Monday, December 23, 2013

Some not so random thoughts on this Duck Dynasty thing

Events have unfolded so quickly and there have been so many twists and turns
in the whole Duck Dynasty/Phil Robertson kerkuffle we haven't had sufficient
time to digest all the goings on in order to comment upon them.

A few observations, however, are in order:

1) A&E looks spineless and duplicitous in this whole affair. A&E wins
our Capt. Louis Renault award for being shocked... shocked that the star of
their reality... R-E-A-L-I-T-Y... show might just have views on
homosexuality and express them in a manner as would many other southern,
rural Christians. To our knowledge, Duck Dynasty was the highest rated
cable series ever, making A&E tons of money and they fold like a lawn chair
when push comes to shove.

2) Golly, did Cracker Barrel backpedal faster than a corner covering a go-route
when after removing from their restaurants anything Phil
Robertson-related, they put it all back up after hearing from their
constituents? How bizarre is it that Cracker Barrel, of all places, might
think their customer base of red-staters might give a hoot about what GLAAD

3) Disappointed in our fellow travelers on the right, Louisiana Governor
Bobby Jindal being chief among those, who thought this was a free-speech
issue. In our way of thinking, for it to be a free speech issue, the
government would need to be involved. That's how it works. The
government wasn't involved via censoring or otherwise butting into A&E's
affairs, advocacy groups were so it wasn't a free speech issue rather a
issue. Huge difference.

And speaking of speech... the following is an old post and a favorite of
ours as free speech has become a more and more valued right to us over the
years and which we believe has parallels to L'affaire Duck Dynasty.

Exceptional Speech

All free speech isn't created equally or interpreted equally everywhere as
the show trials of Canadian human rights commissions of Mark Steyn and Ezra
Levant have proven. But is our free speech better than Canadian and European
free speech? Some here think we need to revisit the concept that was deemed
important enough to be drafted No. 1 overall when it came time for our
nation's founders to make their selections of really, really important

But why does it seem that on the whole a more restrictive interpretation of
free speech, and thus a more liberal interpretation of hate speech, occurs
in countries that appear to have the most difficulties with restive
immigrant minority groups. Is there a causal relationship? We think there
may be.

The fact that the Canadian Human Rights Commission has a near 100%
conviction rate is proof-positive of giving an air of legitimacy to quite
anything that an aggrieved plaintiff may bring before it as "hate speech".
If you as the aggrieved are almost always guaranteed satisfaction from this
particular court system every time you cry foul, then the hate speech bar is
lowered to the point where being offended or feeling your group has been
incited against with respect to nearly anything written or said is indeed,
culturally and legally, justifiable.

The whole system both legally and culturally in Canada and much of Europe
thus invites grievances, promotes isolation and discourages assimilation.
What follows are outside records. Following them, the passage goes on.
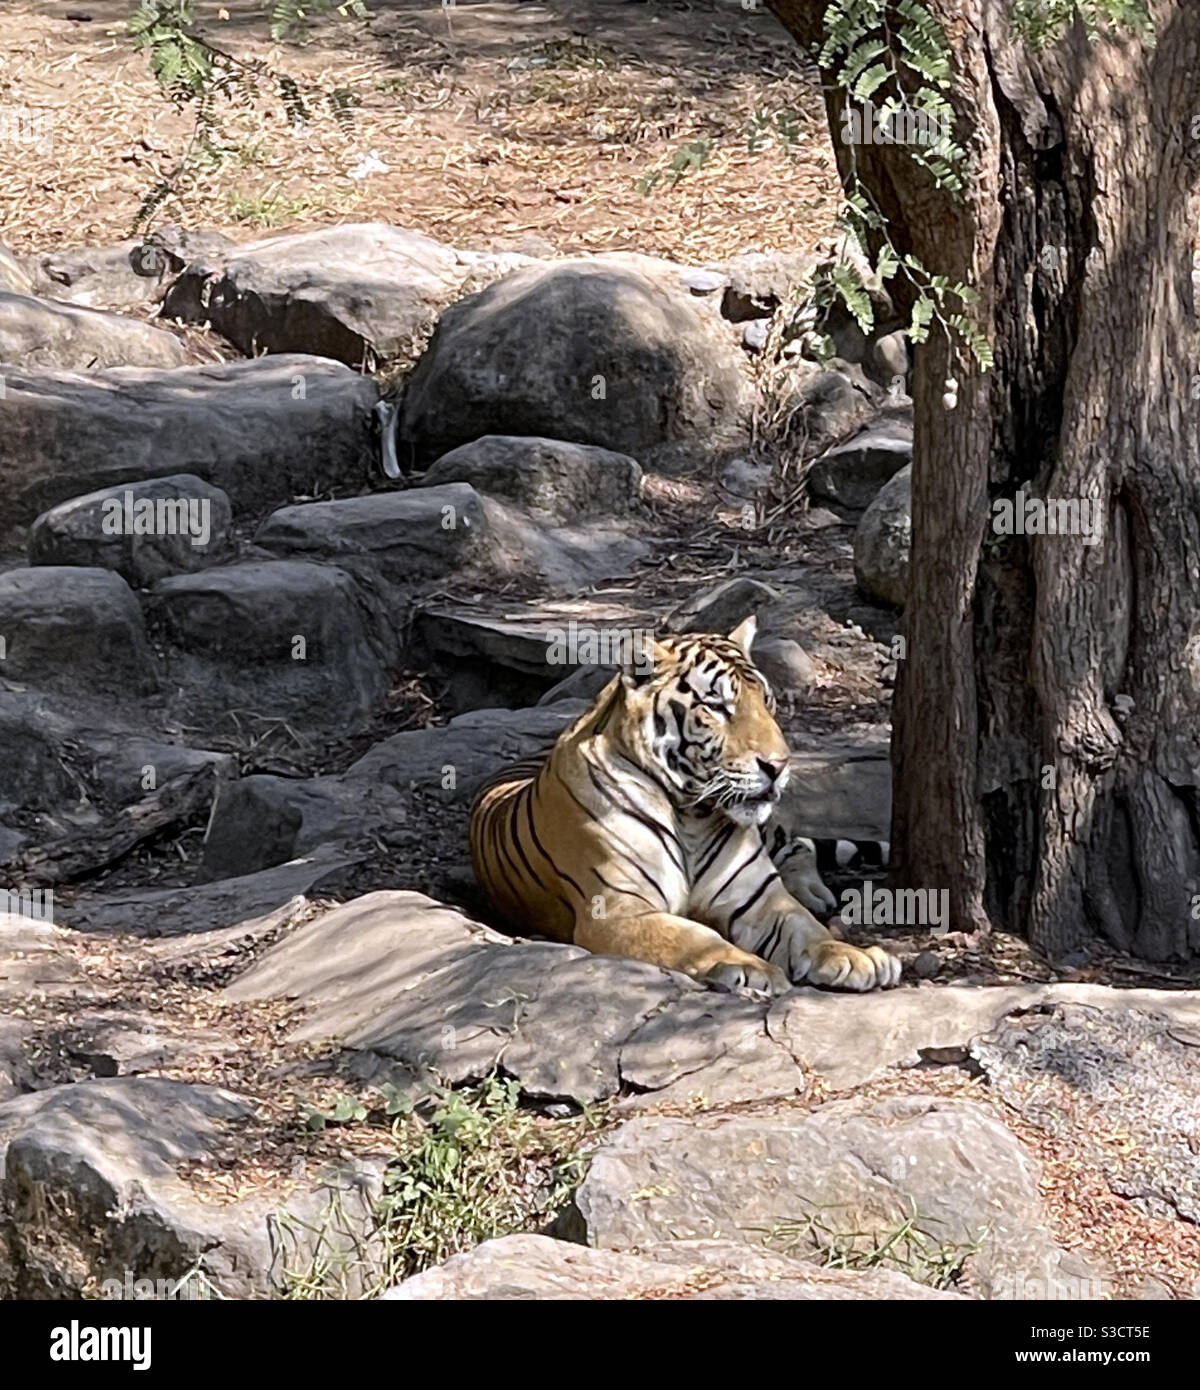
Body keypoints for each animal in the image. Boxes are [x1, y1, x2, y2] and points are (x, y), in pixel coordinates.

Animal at [469, 614, 901, 995]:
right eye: (717, 707)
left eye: (767, 701)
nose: (779, 765)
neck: (692, 815)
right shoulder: (618, 910)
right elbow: (696, 938)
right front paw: (753, 968)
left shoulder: (760, 898)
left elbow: (806, 927)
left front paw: (854, 956)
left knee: (796, 846)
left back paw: (813, 893)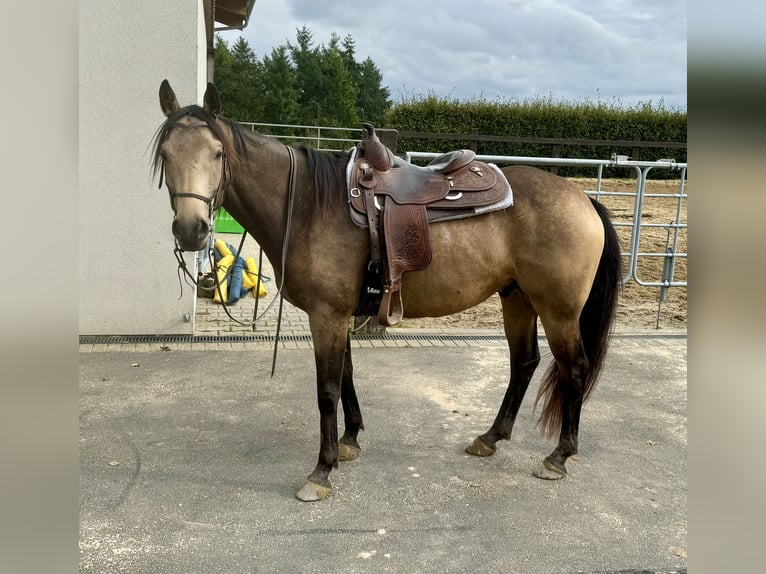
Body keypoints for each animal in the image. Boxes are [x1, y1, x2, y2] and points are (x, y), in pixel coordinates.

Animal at [154, 79, 624, 502]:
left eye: (217, 153)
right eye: (165, 154)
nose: (192, 229)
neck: (306, 204)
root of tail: (583, 199)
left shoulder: (326, 315)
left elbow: (326, 389)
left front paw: (321, 471)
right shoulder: (338, 314)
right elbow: (346, 376)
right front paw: (349, 441)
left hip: (558, 310)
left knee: (574, 369)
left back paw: (559, 456)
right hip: (518, 299)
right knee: (524, 363)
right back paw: (491, 437)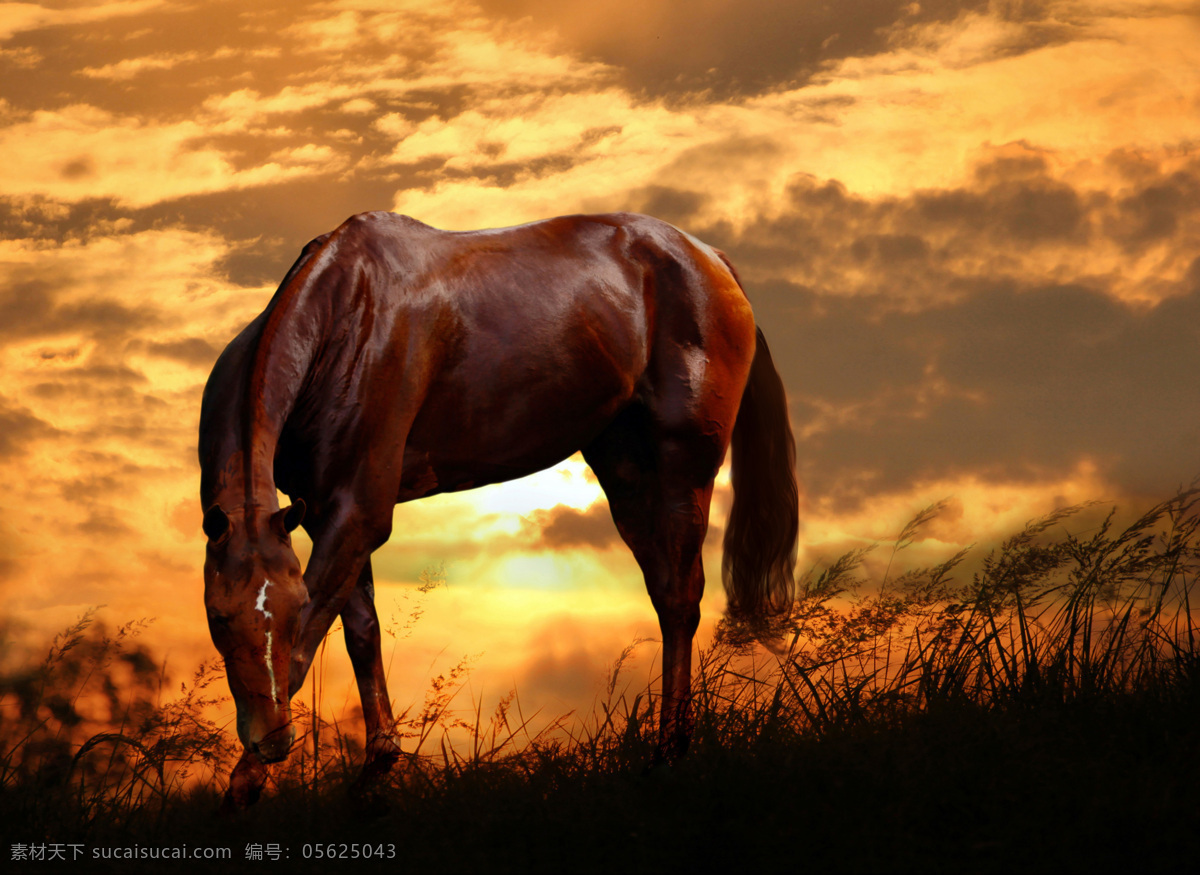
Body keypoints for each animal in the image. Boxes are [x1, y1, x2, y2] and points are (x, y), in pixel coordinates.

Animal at [196, 210, 796, 806]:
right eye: (218, 618)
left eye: (290, 609)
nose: (272, 742)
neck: (346, 318)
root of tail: (713, 261)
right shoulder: (326, 512)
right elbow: (360, 633)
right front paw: (374, 771)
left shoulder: (358, 510)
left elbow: (308, 644)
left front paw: (244, 787)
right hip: (626, 470)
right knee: (666, 589)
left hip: (681, 470)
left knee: (680, 598)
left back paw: (668, 756)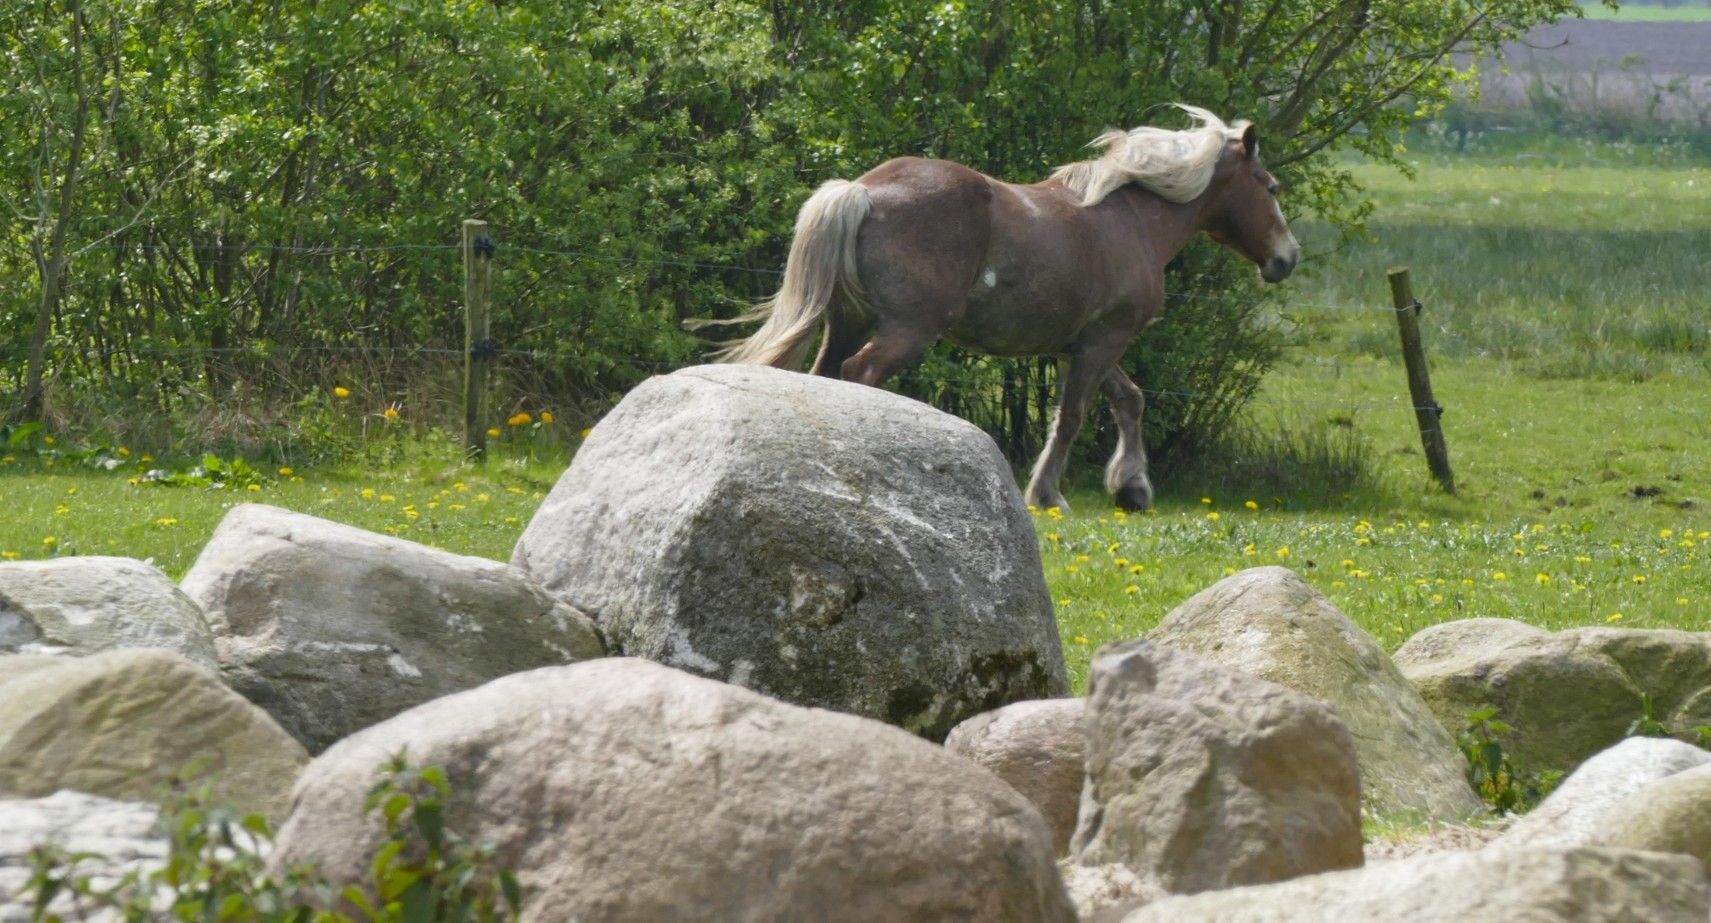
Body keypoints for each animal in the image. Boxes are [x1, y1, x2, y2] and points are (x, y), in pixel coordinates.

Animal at [712, 105, 1298, 512]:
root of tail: (862, 191)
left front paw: (1131, 486)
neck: (1131, 220)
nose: (1287, 258)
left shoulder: (1079, 346)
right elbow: (1072, 417)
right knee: (862, 373)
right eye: (1269, 187)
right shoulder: (1104, 340)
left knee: (827, 373)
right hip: (908, 329)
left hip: (847, 323)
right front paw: (1048, 495)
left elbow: (1129, 401)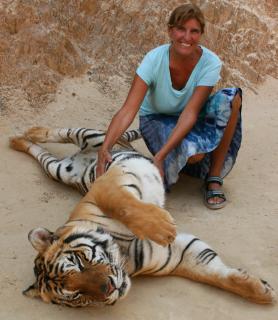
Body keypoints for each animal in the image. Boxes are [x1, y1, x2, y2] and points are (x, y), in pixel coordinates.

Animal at [9, 126, 276, 306]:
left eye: (78, 263)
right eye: (76, 295)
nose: (109, 288)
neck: (122, 254)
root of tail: (78, 159)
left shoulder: (105, 187)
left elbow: (123, 205)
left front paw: (164, 227)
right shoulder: (180, 255)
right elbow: (215, 275)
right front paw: (263, 291)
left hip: (90, 138)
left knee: (60, 133)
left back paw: (26, 134)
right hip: (59, 171)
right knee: (42, 154)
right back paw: (18, 141)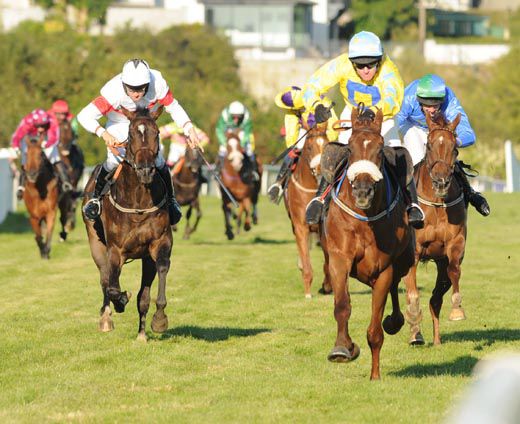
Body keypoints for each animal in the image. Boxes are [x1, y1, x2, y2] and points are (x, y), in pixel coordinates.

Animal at [81, 106, 171, 342]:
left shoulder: (157, 244)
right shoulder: (116, 250)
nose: (146, 170)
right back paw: (106, 317)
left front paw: (157, 321)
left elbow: (156, 277)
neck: (138, 202)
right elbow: (113, 287)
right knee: (105, 279)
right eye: (131, 134)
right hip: (95, 243)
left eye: (157, 133)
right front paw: (120, 302)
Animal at [282, 121, 332, 298]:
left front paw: (327, 285)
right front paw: (308, 292)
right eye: (309, 147)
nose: (321, 168)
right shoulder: (300, 226)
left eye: (327, 145)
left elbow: (328, 262)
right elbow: (305, 257)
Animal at [324, 107, 414, 380]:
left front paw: (375, 375)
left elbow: (375, 330)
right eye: (350, 148)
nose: (363, 191)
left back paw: (395, 320)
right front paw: (343, 348)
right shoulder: (339, 258)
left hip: (404, 260)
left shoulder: (383, 269)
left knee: (396, 285)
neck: (365, 220)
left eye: (379, 149)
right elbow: (342, 305)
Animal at [402, 111, 468, 346]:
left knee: (435, 298)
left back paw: (437, 340)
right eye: (429, 145)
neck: (437, 205)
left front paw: (457, 310)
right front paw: (414, 326)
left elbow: (454, 271)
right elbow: (412, 293)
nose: (440, 182)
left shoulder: (455, 244)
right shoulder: (413, 251)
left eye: (454, 147)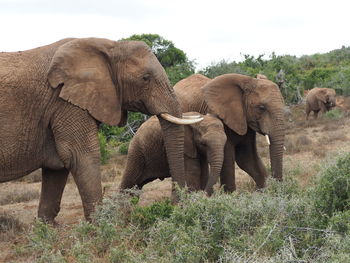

Let's contrast that with the United States where Muslims don't riot or burn
American flags, where there are no fatwas declared against writers and
filmmakers are not murdered while walking down the street and the hate
speech bar is set much, much higher.

Precisely because the bar is set higher, the legitimization of hate speech
is much more infrequent. Rather than officially recognize alleged hate
speech in courts of law, the rantings of say, a Jeremiah Wright or the
suggestions by Jerry Falwell and Pat Robertson that the acceptance of
homosexuality in this country was, in part, responsible for 9-11, it is
instead held up for public scorn, ridicule and mocking.. as it should. The
question of legitimacy is taken off the table and in fact, it is viewed not
as court-defined "hate speech" but rather, "illegitimate speech." In other
words, speech that is outside the legitimate circle of polite and civil

We will not take you to court, we will, however, make fun of you and then
simply ignore you.

A perfect case-in-point for this is the Iranian mad-bomber, Mahmoud
Ahmedinejad, who came to New York last year to make a number of speeches and
appearances. We understood the calls for banning and/or boycotting his
speeches but we generally came down on the side of letting the man speak
knowing that the true Mahmoud would reveal himself and sho'nuff, the raving
lunatic, homophobe and anti-semite we knew him to be did not disappoint.

Despite the serious nature of what he said, we, collectively, mocked and ridiculed the guy,
essentially turning Ahmedinejad into a late-night punch line effectively
neutering and delegitimizing his message.

A Canadian, himself recognizes this exceptionalism. Jason Gratl a lawyer for
the British Columbia Civil Liberties Association:

"Canadians do not have a cast-iron stomach for offensive speech," Mr. Gratl
said in a telephone interview. "We don't subscribe to a marketplace of
ideas. Americans as a whole are more tough-minded and more prepared for
verbal combat."

And Mr. Steyn: "Western governments are becoming increasingly comfortable
with the regulation of opinion. The First Amendment really does distinguish
the U.S., not just from Canada but from the rest of the Western world."

This exceptionalism is worth preserving. We've seen how free speech
interpretation works elsewhere and the results are less than American.

Embrace the hatred of hate speech laws.

(end of old post)

Over the weekend it was reported that GLAAD now wants Robertson to spend
some time with gays there in Louisiana as if his current chastening wasn't
enough. This re-education camp mentality is troubling and would suggest we are losing the tough-mindedness of which Mr. Gratl speaks.